TCM had a salute to actress Sandy Dennis some months back, and I'm pretty certain my posts on Sweet November and A Touch of Love were both recorded during that salute. I've got one more film from that programming block to write up a post on before the movie expires from my DVR, The Out-of-Towners.
Dennis plays Gwen Kellerman, a middle-class housewife in suburban Ohio who has two kids and a husband named George, played by Jack Lemmon. The kids aren't important to the story, however, as the action is driven mostly by George. He works for one of those big national companies that back in the day had their corporate headquarters in New York City, and he's up for a promotion. That promotion would involve moving the family to New York and definitely involves an interview at the headquarters. George has decided that he's going to do a nice thing for his wife by taking her to New York for a night on the town before the interview.

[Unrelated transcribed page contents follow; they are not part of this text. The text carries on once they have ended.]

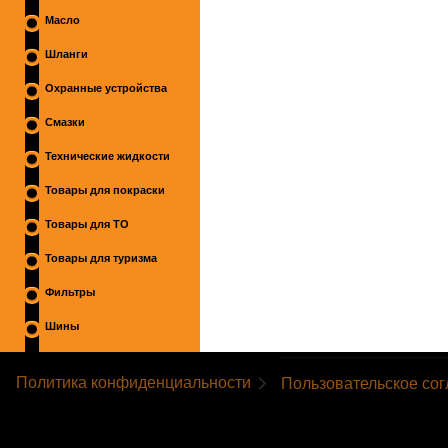
Масло
Шланги
Охранные устройства
Смазки
Технические жидкости
Товары для покраски
Товары для ТО
Товары для туризма
Фильтры
Шины
Политика конфиденциальности
Пользовательское со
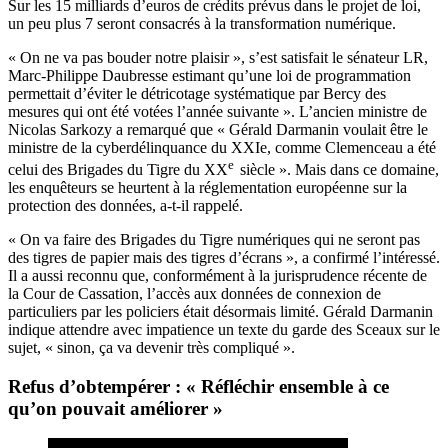
Sur les 15 milliards d’euros de crédits prévus dans le projet de loi,
un peu plus 7 seront consacrés à la transformation numérique.
« On ne va pas bouder notre plaisir », s’est satisfait le sénateur LR,
Marc-Philippe Daubresse estimant qu’une loi de programmation
permettait d’éviter le détricotage systématique par Bercy des
mesures qui ont été votées l’année suivante ». L’ancien ministre de
Nicolas Sarkozy a remarqué que « Gérald Darmanin voulait être le
ministre de la cyberdélinquance du XXIe, comme Clemenceau a été
e
celui des Brigades du Tigre du XX
siècle ». Mais dans ce domaine,
les enquêteurs se heurtent à la réglementation européenne sur la
protection des données, a-t-il rappelé.
« On va faire des Brigades du Tigre numériques qui ne seront pas
des tigres de papier mais des tigres d’écrans », a confirmé l’intéressé.
Il a aussi reconnu que, conformément à la jurisprudence récente de
la Cour de Cassation, l’accès aux données de connexion de
particuliers par les policiers était désormais limité. Gérald Darmanin
indique attendre avec impatience un texte du garde des Sceaux sur le
sujet, « sinon, ça va devenir très compliqué ».
Refus d’obtempérer : « Réfléchir ensemble à ce
qu’on pouvait améliorer »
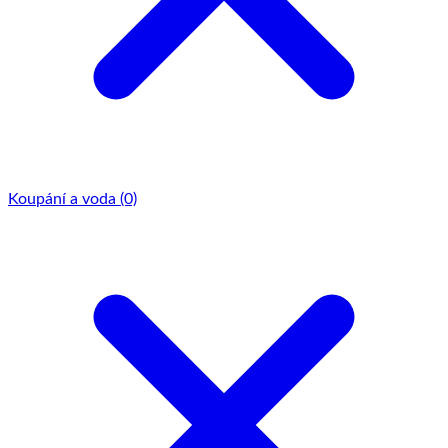
Koupání a voda
(0)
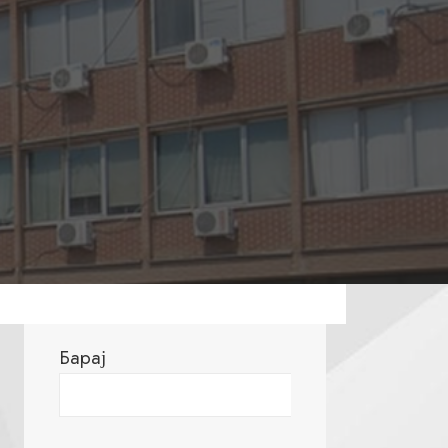
Барај
Барај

The interview is early the next morning, and George wants to make certain he gets in early, so he's taken every precaution to get on a flight that will allow more than enough time for him and Gwen to get in early and be able to enjoy that night out on the town. Except that, as you might guess, anything that can go wrong does. The weather seems nice enough when they get on the plane in Ohio, but apparently for the purposes of the plot weather forecasting wasn't good enough circa 1970 for the people running the airlines to realize that by the time the plane got to its destination an hour or two later, all three of the airports in the New York area are going to be socked in, and that the fog isn't going to lift for several hours. Long enough, in fact, that the flight is going to have to divert all the way to Boston.
Things continue to go wrong, as George can't find his luggage and then can't get a train to New York. They arrive in New York late enough that their hotel room has already been given to someone else, as there's a major shortage of hotel rooms in New York on the day for whatever reason. There's all sorts of strikes among government-sector workers, as if none of this was known to the people in the story and just magically happened at some point after George and Gwen got on the plane. Wouldn't such strikes have been major national news?
Everything keeps going wrong for the couple, to the point that you wonder whether or not George is going to be able to get to corporate headquarters in time for the interview. And even if he does, will he get the job?
The Out-of-Towners, with a screenplay by Neil Simon, is another of those movies that set in New York in the era that I like to refer to as being just before Gerald Ford told the city to drop dead. As such, there's all sorts of dysfunction that seems ripe for humor, with Neil Simon being just the person to write such humor. And yet, somehow it doesn't quite work here. I think that's in part because things are just a little too unrealistic: nothing can go that wrong. But the other part of the problem is that the Kellermans aren't the most sympathetic characters, with George coming across as a bit of a blowhard who thinks he knows everything.
If I were going to recommend Neil Simon movies to people, there are other movies I'd start with before The Out-of-Towners.